A veces me enfado íntimamente con entes abstractos como la ignorancia. No puedo encararme con alguien concreto a causa de su naturaleza universal. Por otra parte, reunir a una mayoría ignorante se me antoja una árdua tarea a no ser que, por ejemplo, se me dejara hablar en el Congreso de los diputados. Se trataría además de un acto hipócrita teniendo en cuenta que a veces yo misma hago méritos para presidir el extendido Club de la ignorancia. Ya sabéis aquello de que no hay nadie libre de pecado. La cuestión es que hasta que no expreso mi enfado, lo rumio, lo arrastro y me pesa. Si sois tan amables, permitidme que os contagie, o al menos comparta, mi malestar.

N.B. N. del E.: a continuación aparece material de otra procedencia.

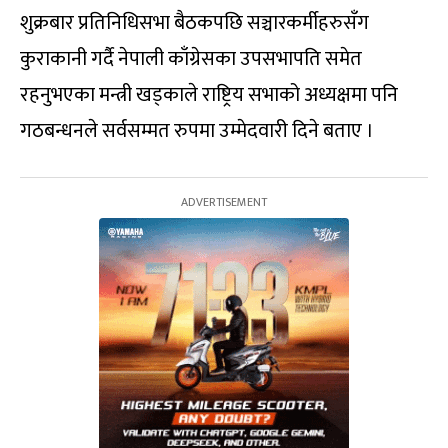
शुक्रबार प्रतिनिधिसभा बैठकपछि सञ्चारकर्मीहरुसँग
कुराकानी गर्दै नेपाली काँग्रेसका उपसभापति समेत
रहनुभएका मन्त्री खड्काले राष्ट्रिय सभाको अध्यक्षमा पनि
गठबन्धनले सर्वसम्मत रुपमा उम्मेदवारी दिने बताए ।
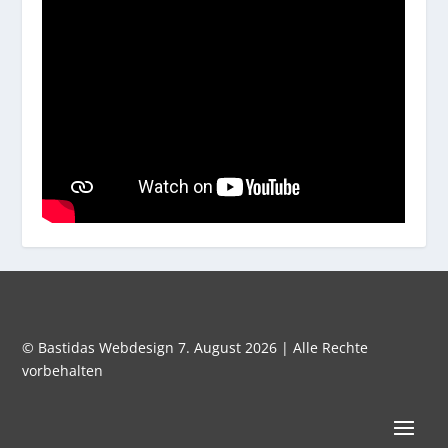
© Bastidas Webdesign 7. August 2026 | Alle Rechte
vorbehalten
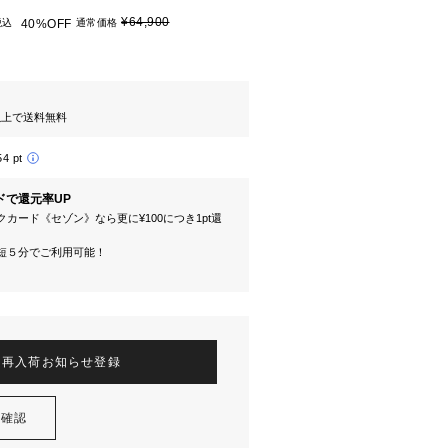
¥64,900
税込
40%OFF
通常価格
円以上で送料無料
54 pt
ドで還元率UP
カード《セゾン》なら更に¥100につき1pt還
短５分でご利用可能！
再入荷お知らせ登録
を確認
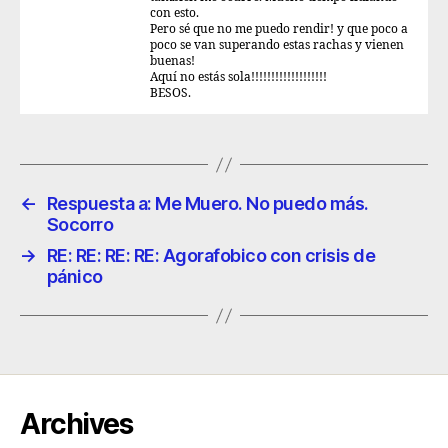
con esto.
Pero sé que no me puedo rendir! y que poco a
poco se van superando estas rachas y vienen
buenas!
Aquí no estás sola!!!!!!!!!!!!!!!!!!!
BESOS.
←
Respuesta a: Me Muero. No puedo más.
Socorro
→
RE: RE: RE: RE: Agorafobico con crisis de
pánico
Archives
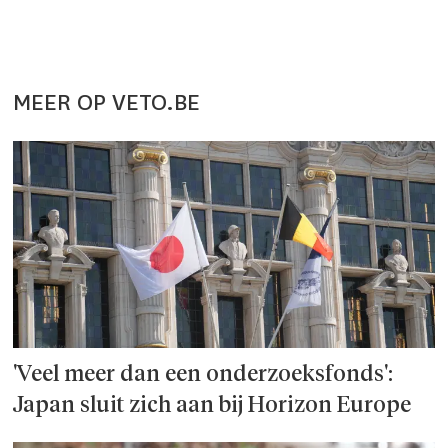
MEER OP VETO.BE
'Veel meer dan een onderzoeks­fonds':
Japan sluit zich aan bij Horizon Europe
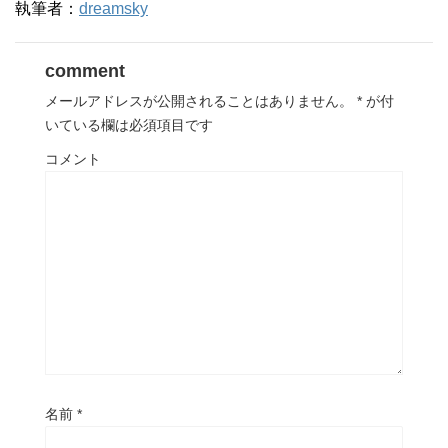
執筆者：
dreamsky
comment
メールアドレスが公開されることはありません。
*
が付
いている欄は必須項目です
コメント
名前
*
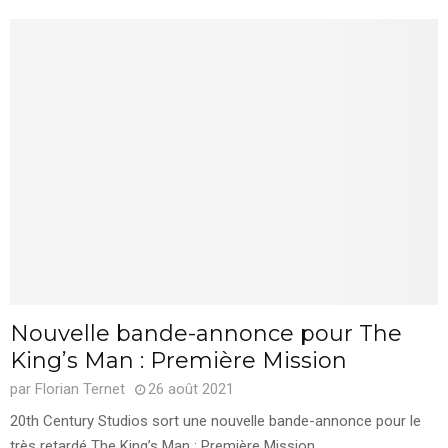
Nouvelle bande-annonce pour The
King’s Man : Première Mission
par
Florian Ternet
26 août 2021
20th Century Studios sort une nouvelle bande-annonce pour le
très retardé The King’s Man : Première Mission,...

Hace un par de semanas, esperando el tren como cada día, me tocó presenciar una escena bastante ruin. Si se les presta atención, se comprueba como las estaciones constituyen todo un catálogo de anécdotas de diversa índole. La que voy a pasar a describiros, insisto, fue ruin. No sé si es la amalgama de género humano mezclada con la tensión de la espera, pero el bestiario que a veces se despliega en estaciones, aeropuertos, filas y salas de espera, es digno de análisis. Es una radiografía de lo que somos como sociedad.

Para una persona observadora es, además de entretenimiento puro y duro, material de calidad para la reflexión. Pero a la mayoría, me da en la pituitaria que estas escenas no les tocan, o por lo menos, si hay toque, se olvida rápido. El agujero negro que nos absorbe desde nuestros Iphones está estratégicamente diseñado para blindarnos de realidades tangibles.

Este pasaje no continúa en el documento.